L'année dernière, nous avons expérimenté ensemble les dialogues de Bercy. La conclusion que j'en tire, c'est que l'on gagne toujours à discuter. Cette année, je veux commencer l'exercice plus en amont, pour travailler de manière plus approfondie et pour essayer de construire ensemble le meilleur budget possible pour les Français.

Nous allons à présent débattre de ces projets de loi de règlement.

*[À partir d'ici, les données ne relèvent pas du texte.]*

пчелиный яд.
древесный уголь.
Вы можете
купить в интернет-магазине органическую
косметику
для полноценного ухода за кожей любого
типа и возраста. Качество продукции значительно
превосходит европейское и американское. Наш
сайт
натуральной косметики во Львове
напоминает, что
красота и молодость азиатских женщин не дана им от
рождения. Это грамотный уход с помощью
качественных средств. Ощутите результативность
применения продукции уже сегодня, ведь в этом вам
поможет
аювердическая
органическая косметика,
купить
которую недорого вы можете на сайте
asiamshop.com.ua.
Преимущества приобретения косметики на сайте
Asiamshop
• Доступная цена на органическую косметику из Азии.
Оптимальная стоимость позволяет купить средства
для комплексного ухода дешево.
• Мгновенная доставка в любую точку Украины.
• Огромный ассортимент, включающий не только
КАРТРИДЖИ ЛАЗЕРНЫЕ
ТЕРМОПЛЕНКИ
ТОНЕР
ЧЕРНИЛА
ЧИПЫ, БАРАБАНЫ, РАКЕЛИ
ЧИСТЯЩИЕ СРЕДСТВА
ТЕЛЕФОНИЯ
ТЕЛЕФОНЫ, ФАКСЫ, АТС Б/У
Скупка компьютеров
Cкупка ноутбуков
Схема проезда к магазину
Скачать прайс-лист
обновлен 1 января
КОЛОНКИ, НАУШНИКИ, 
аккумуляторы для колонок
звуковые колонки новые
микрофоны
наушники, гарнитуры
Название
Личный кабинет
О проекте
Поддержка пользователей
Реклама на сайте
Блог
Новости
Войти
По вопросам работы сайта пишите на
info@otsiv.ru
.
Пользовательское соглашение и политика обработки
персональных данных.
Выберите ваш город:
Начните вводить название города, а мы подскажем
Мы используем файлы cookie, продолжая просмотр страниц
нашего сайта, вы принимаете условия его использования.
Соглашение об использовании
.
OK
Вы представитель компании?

J'imagine que M. le rapporteur général de la commission des finances et les différents représentants des groupes formuleront des critiques politiques sur les orientations budgétaires du Gouvernement, ce qui est parfaitement légitime en démocratie.

Ils regretteront, probablement, un niveau de déficit encore trop élevé l'an dernier et des niveaux de reports trop importants – nous avons eu l'occasion d'en discuter lors de mon l'audition en commission.